Op muzikaal gebied maakt Van Schuylenbergh als singer-songwriter rocknummers. Vroeger speelde hij bij Eosine, een Aalsterse rockband, maar tegenwoordig maakt hij zijn muziek solo. Daarnaast houdt hij zich ook bezig met humoristische nummers. Bekendst is zijn wekelijkse begintune van de podcast Mosselen om half twee. In het Aalsterse zijn vooral zijn carnavalsnummers bekend:

“Voil jeanettenketchup”, "In't Oilsjters" "'k Bekik weiral zat", "Willy da wiggar", "Eje a kaumer al opgeroimd hein?", "'k Ben zat, ik oeik", "Wadeje oon?!", “'k Hem sjans, ik klap gien Frans", "Onder Taufel", … zijn daar enkele voorbeeldjes van.

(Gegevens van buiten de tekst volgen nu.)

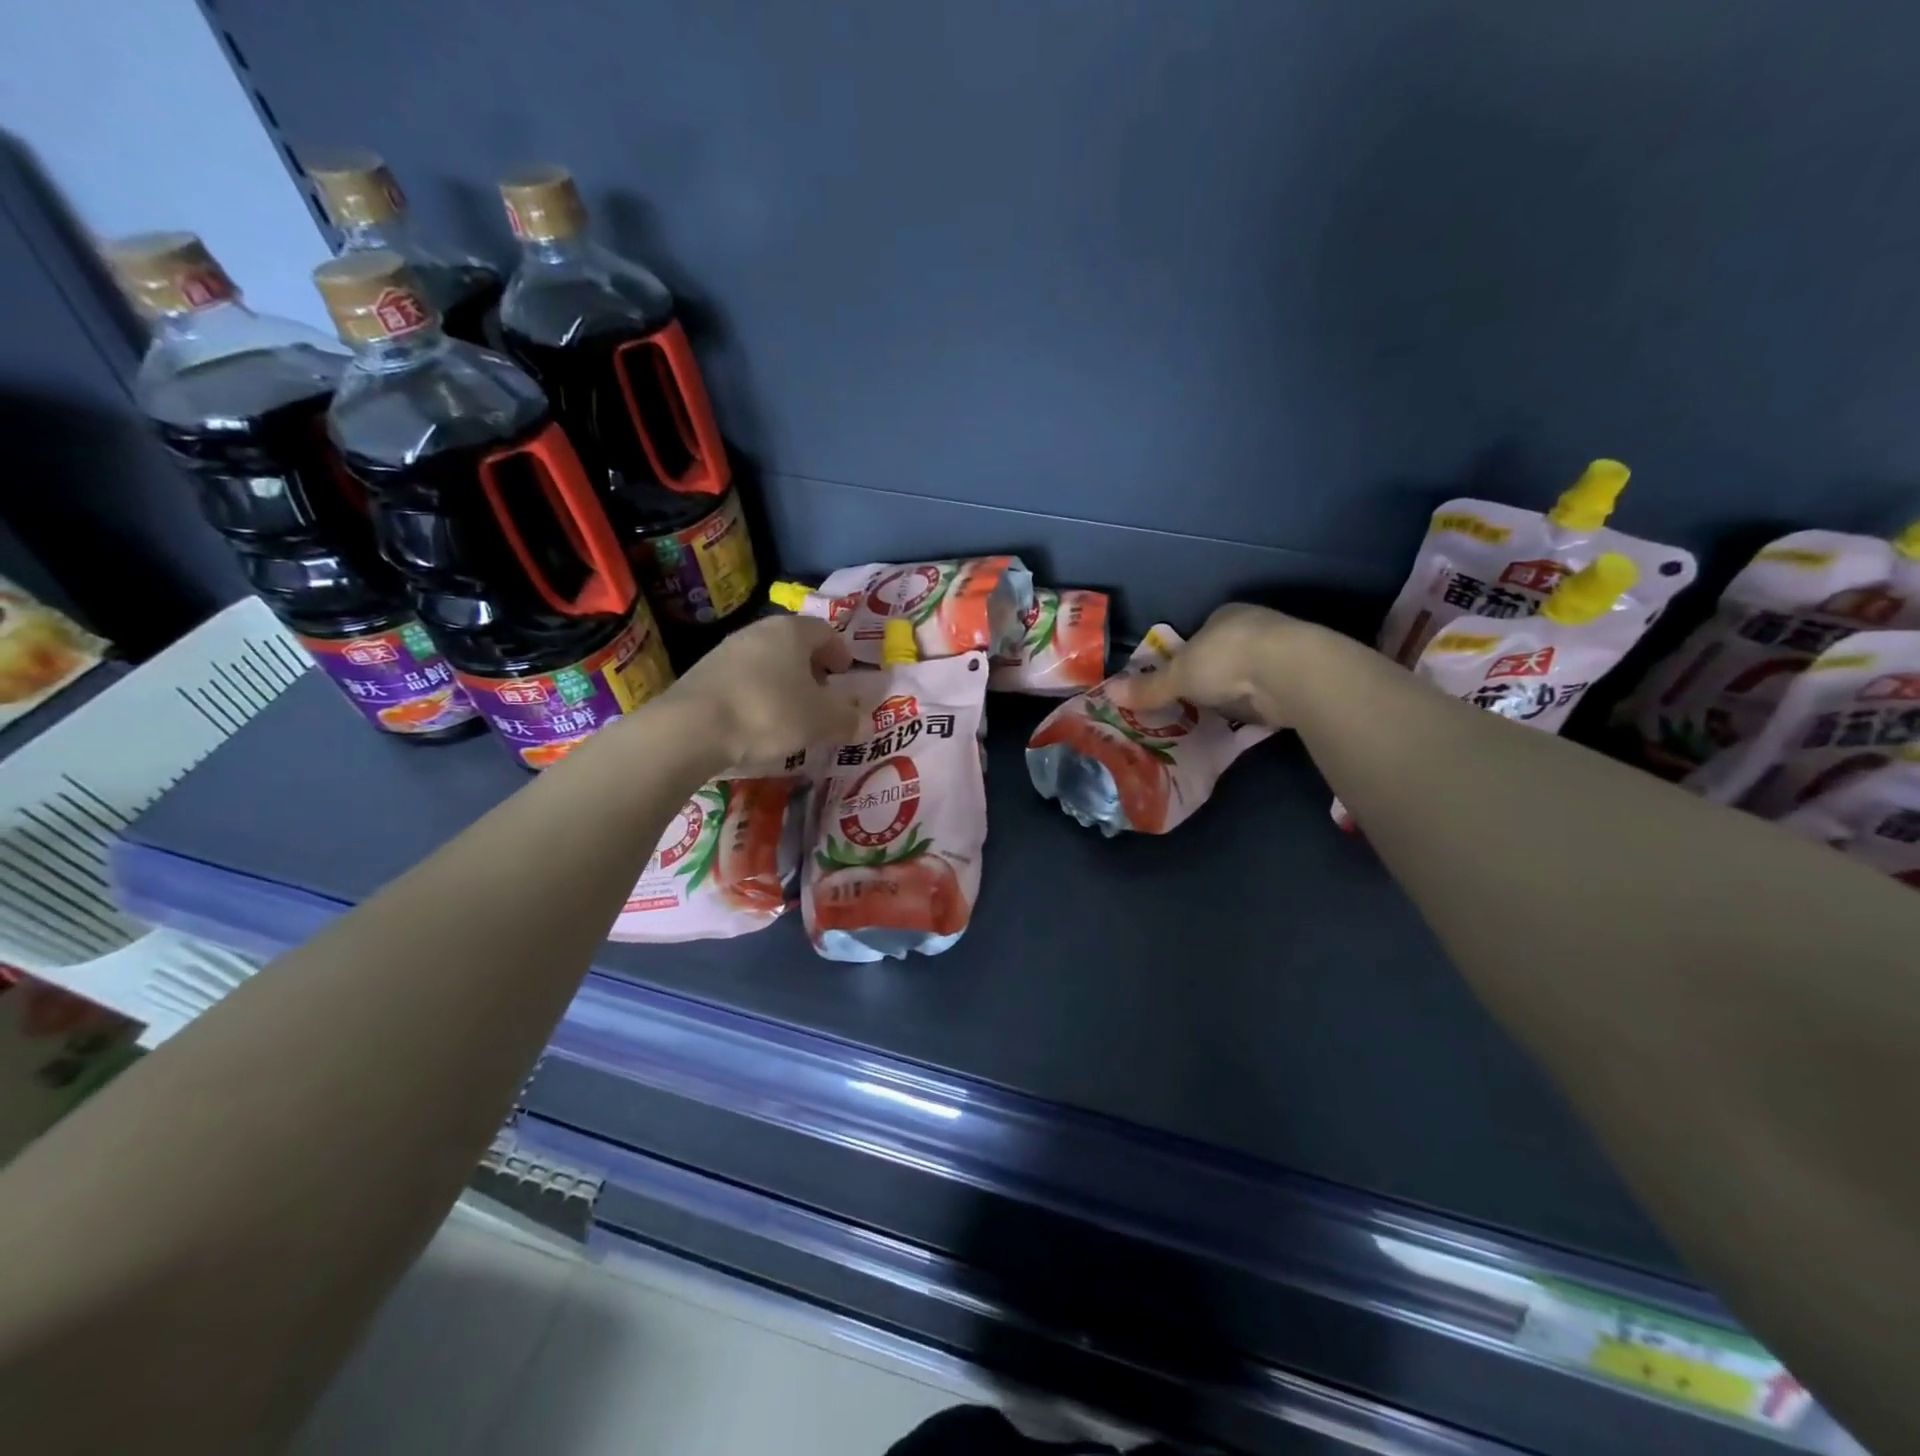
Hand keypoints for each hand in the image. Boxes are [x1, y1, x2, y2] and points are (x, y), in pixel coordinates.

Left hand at [663, 614, 862, 767]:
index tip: (846, 674)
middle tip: (822, 695)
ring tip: (791, 713)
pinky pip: (742, 680)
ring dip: (783, 682)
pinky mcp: (703, 674)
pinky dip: (758, 694)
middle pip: (794, 644)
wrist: (691, 728)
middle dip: (812, 668)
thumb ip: (846, 719)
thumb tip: (865, 722)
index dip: (840, 652)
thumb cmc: (768, 713)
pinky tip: (758, 722)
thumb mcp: (820, 720)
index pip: (825, 631)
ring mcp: (726, 650)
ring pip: (767, 661)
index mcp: (791, 631)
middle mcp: (758, 631)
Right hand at [1113, 603, 1333, 727]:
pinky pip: (1269, 692)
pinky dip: (1259, 705)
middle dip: (1213, 674)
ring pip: (1250, 671)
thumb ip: (1148, 687)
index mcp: (1225, 615)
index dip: (1188, 654)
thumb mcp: (1178, 675)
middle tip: (1195, 700)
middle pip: (1226, 652)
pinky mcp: (1299, 676)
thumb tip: (1108, 694)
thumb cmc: (1226, 660)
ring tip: (1219, 715)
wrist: (1289, 671)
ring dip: (1238, 690)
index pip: (1201, 632)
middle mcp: (1254, 626)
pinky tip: (1249, 719)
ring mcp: (1280, 650)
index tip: (1179, 678)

Naast de mooie gevelversieringen is Gilles ook de ontwerper van ‘Zjangsken’ en ‘Netjen’, de twee figuurtjes die ontworpen werden naar aanleiding van de preventiecampagne tegen alkoholgebruik bij de jeugd. Deze campagne werd gestart door de Dienst Preventie in 2011 en kende heel wat succes want het jaar daarna kreeg Zjangsken zelfs zijn eigen FaceBookpagina.

In 2013 kregen we dan de slogan ‘Ne goeien band me Zjangsken’, waarbij vlotjes 7000 polsbandjes verdeeld werden. Het jaar daarop waren het al 9000 bandjes, maar Netje was niet meer te vinden. 


Het werk “De Kleren van De Keizer” kostte bloed, zweet en tranen, maar het eerbetoon aan wijlen Keizer Kamiel Sergant, dat Gilles maakte voor de jongste dochter de betreurde keizer, werd afgewerkt in april 2022 . 
Zowat alle aspecten zijn leven zijn erop terug te vinden. de drie zotte dagen, maar ook zijn werk als fietsenhandelaar, de mens die zich inzette voor anderen, vader en gewoon Kamiel thuis in de zetel, … ze kregen allemaal een plaatsje. 


Het is echter niet enkel de familie Van Schuylenbergh die het alleenrecht heeft op die prachtige kunstwerkjes. 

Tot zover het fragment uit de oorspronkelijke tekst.